Morphological examination: tumor with a diameter of 33 cm, weighing 5250 g (Fig. 4, b).

Figure 4. Intraoperative picture. b — macroscopic specimen of the removed tumor. Histological examination: spindle cell variant of GIST with an endophytic type of growth and tumor necrosis. An immunohistochemical study obtained the following results: CD117 (+++), CD34 (+++), smooth muscle actin (-), Ki-67 is 2%, mitoses are 2-3 in 50 fields of view. Polymerase chain reaction followed by sequencing revealed a mutation in the 11th exon of the KIT gene, which corresponds to the replacement of valine at position 559 with aspartic acid (V559D).

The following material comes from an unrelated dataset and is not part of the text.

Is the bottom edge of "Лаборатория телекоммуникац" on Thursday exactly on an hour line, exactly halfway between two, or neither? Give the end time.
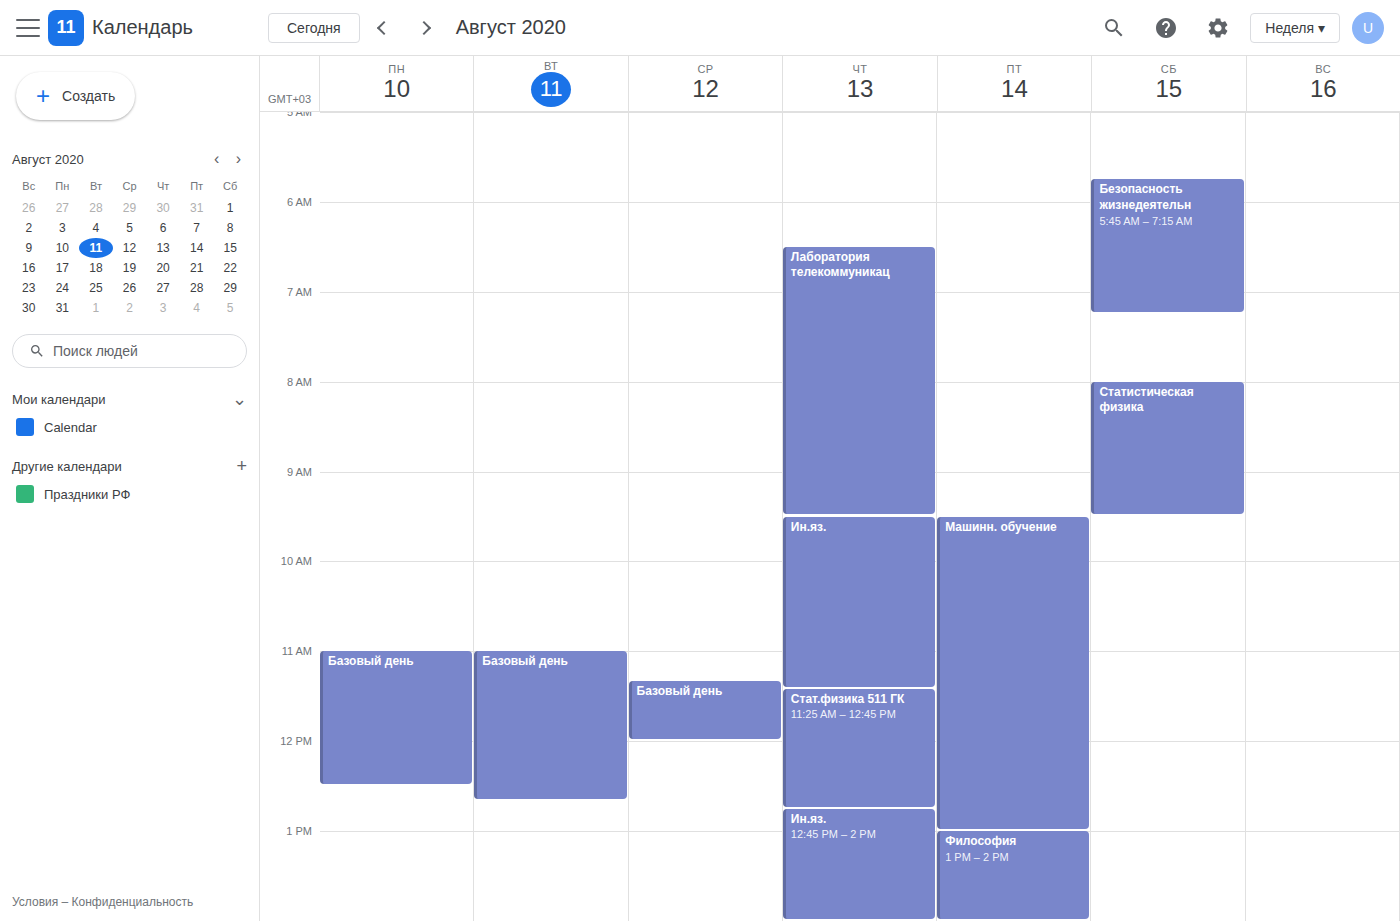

The postoperative period proceeded without complications. The patient was discharged from the hospital in satisfactory condition on the 10th day after surgery.

Discussion

Recently, a large number of works have been devoted to determining the prognosis of the course of the disease and treatment tactics for patients with GIST.

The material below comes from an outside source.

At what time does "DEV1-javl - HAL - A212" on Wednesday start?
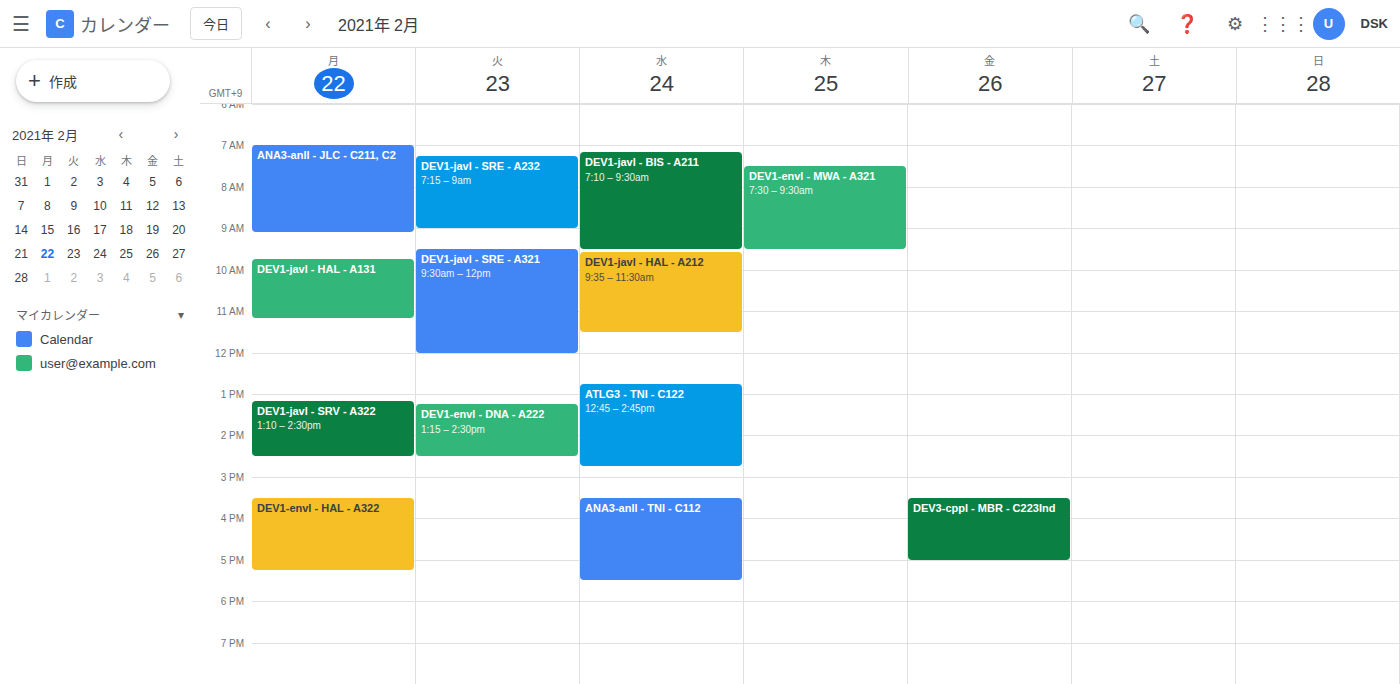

The prognosis of disease progression is based on the results of collective studies of more than 1000 patients treated in clinics in Poland [19], Taiwan [11], Japan [22], and the Mayo Clinic [9]. The main prognostic factors are: tumor size more than 10 cm; non-radical removal of the tumor, especially with damage to the integrity of the capsule; number of mitoses; KIT mutations; proliferation index; presence of nuclear polymorphism; tumor necrosis, involvement and ulceration of the gastrointestinal mucosa; germination of the serous membrane. Several schemes have been proposed for stratifying the risk of GIST recurrence, the most popular of which is the scheme proposed by H. Joensuu [12] (see table).

The results of large multicenter studies conducted in Sweden [18] and Modena [17] and at the US Armed Forces Institute of Pathology [16,15] have been published. However, today there is a limited amount of data on the criteria for determining the treatment algorithm for giant GISTs. A number of studies have been published showing the effectiveness of neoadjuvant targeted therapy. How important this is for patients in whom removal of giant GISTs is feasible remains unclear.

We believe that treatment of giant GISTs should begin with surgical removal of the tumor (unless this is associated with an unreasonably high perioperative risk) followed by targeted therapy with Gleevec. For locally advanced GISTs with invasion of great vessels and surrounding organs, it is advisable to consider neoadjuvant therapy.